Thomas Carew is perhaps the Cavalier poet with the greatest range and complexity. He gained his BA at Merton College, Oxford, studied law (his father’s profession), held several minor positions in the diplomatic and court bureaucracy, fought for his King in the ill-fated expedition against the Scots (the First Bishop’s War, 1639), and died of syphilis. A brilliant, dissolute young man, he was a favorite with Charles I and Henrietta Maria.

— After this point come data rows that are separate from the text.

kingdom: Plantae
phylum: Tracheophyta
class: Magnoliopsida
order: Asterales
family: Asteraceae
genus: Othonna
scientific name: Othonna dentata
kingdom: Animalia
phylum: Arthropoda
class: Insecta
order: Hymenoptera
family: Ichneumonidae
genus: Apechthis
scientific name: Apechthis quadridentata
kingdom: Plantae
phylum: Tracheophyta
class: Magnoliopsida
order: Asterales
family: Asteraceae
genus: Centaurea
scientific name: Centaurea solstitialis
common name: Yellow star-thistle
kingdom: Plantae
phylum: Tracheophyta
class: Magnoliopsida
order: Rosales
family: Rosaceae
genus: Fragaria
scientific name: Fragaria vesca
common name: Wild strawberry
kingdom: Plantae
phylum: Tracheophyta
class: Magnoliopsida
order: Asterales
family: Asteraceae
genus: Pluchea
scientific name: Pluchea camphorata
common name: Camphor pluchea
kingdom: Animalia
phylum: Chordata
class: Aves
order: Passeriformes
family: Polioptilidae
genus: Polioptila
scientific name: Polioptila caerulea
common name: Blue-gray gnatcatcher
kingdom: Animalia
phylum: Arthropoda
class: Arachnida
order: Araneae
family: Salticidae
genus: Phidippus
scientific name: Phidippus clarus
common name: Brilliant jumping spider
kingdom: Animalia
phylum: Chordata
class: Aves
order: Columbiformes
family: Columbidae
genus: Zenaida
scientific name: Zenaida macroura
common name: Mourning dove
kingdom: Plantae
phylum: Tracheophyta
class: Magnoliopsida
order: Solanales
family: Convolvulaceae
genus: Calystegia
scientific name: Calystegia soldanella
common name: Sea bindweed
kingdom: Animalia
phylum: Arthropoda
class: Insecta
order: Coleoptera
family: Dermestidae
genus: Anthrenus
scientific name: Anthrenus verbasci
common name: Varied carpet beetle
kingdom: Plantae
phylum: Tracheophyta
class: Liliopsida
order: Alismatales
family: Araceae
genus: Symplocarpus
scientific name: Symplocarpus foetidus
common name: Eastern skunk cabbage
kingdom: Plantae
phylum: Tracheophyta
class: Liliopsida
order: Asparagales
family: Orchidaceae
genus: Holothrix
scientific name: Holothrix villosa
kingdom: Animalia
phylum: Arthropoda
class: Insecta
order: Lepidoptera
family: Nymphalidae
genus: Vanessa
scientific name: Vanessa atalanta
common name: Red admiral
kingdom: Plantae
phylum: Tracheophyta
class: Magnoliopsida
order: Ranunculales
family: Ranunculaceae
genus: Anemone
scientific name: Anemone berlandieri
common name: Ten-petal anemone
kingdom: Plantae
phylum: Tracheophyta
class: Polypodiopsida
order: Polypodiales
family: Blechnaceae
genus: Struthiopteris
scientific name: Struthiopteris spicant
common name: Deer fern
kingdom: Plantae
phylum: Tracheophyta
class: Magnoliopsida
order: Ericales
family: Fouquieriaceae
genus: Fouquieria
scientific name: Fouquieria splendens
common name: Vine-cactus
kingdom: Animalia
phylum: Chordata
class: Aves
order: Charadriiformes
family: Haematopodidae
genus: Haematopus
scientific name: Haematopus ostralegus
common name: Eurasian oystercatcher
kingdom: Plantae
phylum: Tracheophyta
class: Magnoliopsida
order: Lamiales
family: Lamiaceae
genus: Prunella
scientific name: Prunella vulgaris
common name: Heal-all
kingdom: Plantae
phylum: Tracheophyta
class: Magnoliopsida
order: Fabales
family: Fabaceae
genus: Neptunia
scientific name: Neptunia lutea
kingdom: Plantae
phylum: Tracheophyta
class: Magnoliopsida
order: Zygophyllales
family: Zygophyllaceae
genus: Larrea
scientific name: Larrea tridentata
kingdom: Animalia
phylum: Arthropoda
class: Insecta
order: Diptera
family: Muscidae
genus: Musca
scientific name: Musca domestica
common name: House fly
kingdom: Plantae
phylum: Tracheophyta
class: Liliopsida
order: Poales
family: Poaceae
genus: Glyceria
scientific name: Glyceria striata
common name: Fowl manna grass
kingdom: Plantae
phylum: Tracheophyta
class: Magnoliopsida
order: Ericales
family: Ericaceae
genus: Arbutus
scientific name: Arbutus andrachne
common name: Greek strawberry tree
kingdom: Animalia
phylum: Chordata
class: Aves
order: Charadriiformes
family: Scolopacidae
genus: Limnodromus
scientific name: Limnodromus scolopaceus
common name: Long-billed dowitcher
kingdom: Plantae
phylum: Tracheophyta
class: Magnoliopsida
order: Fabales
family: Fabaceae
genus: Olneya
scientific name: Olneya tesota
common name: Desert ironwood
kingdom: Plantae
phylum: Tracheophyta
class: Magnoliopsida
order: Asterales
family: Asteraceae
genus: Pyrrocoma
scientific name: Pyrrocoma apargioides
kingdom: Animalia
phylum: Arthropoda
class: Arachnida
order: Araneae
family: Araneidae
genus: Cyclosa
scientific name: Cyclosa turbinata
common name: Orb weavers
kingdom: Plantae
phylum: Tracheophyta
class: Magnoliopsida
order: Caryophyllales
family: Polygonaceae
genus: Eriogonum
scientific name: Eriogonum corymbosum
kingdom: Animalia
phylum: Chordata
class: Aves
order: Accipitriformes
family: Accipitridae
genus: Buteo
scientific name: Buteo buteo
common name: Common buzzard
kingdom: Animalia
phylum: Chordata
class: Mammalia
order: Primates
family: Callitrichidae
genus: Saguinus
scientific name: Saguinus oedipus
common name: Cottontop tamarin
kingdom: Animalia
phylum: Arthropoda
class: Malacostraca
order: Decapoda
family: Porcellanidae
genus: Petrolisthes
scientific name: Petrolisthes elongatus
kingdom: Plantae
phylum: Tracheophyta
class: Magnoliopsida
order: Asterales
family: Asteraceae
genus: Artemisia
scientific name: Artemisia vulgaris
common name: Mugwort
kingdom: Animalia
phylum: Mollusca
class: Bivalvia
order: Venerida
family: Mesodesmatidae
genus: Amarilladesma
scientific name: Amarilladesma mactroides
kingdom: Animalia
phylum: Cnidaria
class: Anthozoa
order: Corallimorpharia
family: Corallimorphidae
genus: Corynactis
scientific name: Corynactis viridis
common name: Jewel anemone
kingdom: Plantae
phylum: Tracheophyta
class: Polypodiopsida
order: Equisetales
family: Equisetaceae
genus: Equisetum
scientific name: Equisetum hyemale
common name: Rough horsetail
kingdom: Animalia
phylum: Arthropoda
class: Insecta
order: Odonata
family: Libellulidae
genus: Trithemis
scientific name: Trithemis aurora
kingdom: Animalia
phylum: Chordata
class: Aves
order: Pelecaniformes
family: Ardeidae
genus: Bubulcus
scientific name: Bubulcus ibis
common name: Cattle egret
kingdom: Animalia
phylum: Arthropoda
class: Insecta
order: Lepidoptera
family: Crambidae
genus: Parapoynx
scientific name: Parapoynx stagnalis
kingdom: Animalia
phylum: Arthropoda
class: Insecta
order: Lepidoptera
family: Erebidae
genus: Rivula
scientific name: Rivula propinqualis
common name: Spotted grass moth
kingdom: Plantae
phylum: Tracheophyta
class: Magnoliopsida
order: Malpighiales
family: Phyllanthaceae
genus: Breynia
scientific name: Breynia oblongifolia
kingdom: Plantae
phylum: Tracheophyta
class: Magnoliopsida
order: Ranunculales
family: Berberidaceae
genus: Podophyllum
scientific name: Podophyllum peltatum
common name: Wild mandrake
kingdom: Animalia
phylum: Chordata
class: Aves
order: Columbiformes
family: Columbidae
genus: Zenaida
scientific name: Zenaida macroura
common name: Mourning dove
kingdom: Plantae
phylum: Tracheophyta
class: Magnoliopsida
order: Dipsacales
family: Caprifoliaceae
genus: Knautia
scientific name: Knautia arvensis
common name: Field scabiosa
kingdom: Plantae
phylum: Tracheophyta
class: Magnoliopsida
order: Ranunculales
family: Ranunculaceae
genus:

His poems (1640), published posthumously, are witty and often outrageous, but their emphasis on natural sensuality, and the need for union between king and subjects encodes a serious critique of the Neoplatonic artifice of the Caroline court. Carew’s spectacular court masque, Coelum Britannicum, performed at the Banqueting Hall at Whitehall on February 18, 1633, was based on a philosophical dialogue by Giordano Bruno. It combines a dramatization of serious social and political problems in the antimasque with wildly hyperbolic praise of the monarchs in the main masque. As a love poet Carew sometimes plays off Donnean situations and poems; elsewhere, as in “Ask no more where Jove bestowes,” he imitates Jonson’s most purely lyric vein. But his characteristic note is one of frank sexuality and emotional realism. “The Rapture,” probably the most erotic poem of the era, describes the sexual act under the sustained metaphor of a voyage. He also wrote country-house poems that, unlike Jonson’s “To Penhurst,” describe Saxham and Wrest as places of refuge from the mounting dangers outside their gates. Carew’s poems of literary criticism provide astute commentary on contemporary authors. “To Ben Jonson” evaluates Jonson with Jonsonian precision and judiciousness in weighing out praise and blame. His famous “Elegy” on Donne praises Donne’s innovation, avoidance of classical tags, “giant fancy,” and especially his tough masculinity of style, a feature Carew imitates in this poem’s energetic runover couplets, quick changes of rhythms and images, and vigorous “strong lines.”
Admittedly, more informative as regards Carew’s output, but also less interesting or informative as regards Carew himself. There’s a sense of humor in the older bio that has been expunged from the revised Norton. But I don’t know. I suppose there will be readers who prefer the revised Norton, but not me. I don’t read enough modern criticism to say definitively, but I do get the feeling that “scholarly” writing isn’t as free-wheeling as it used to be. Interestingly, when the latest Oxford Shakespeare was released with a separate Authorship Companion, the latter was much commented on and not because of the content, but because of the way it was written. Reasoning that the dry, struffed-shirt academese was off-putting to younger students, the editors decided to introduce generational colloquialisms and anecdotes into the their writing. Just imagine the horror of your grandparents showing up at a frat house in a mini-skirt, Bermuda shorts and a Hawaiian shirt and lei. This seems to have been the impression the essayists made on horrified students. Shakespeare scholars who had spent a lifetime perfecting academese were now going to shed that industrial-grade affectation with a smattering of hip colloquialisms?
Anyway, while my country descends into full-blown fascism, these are the little tempests that amuse me.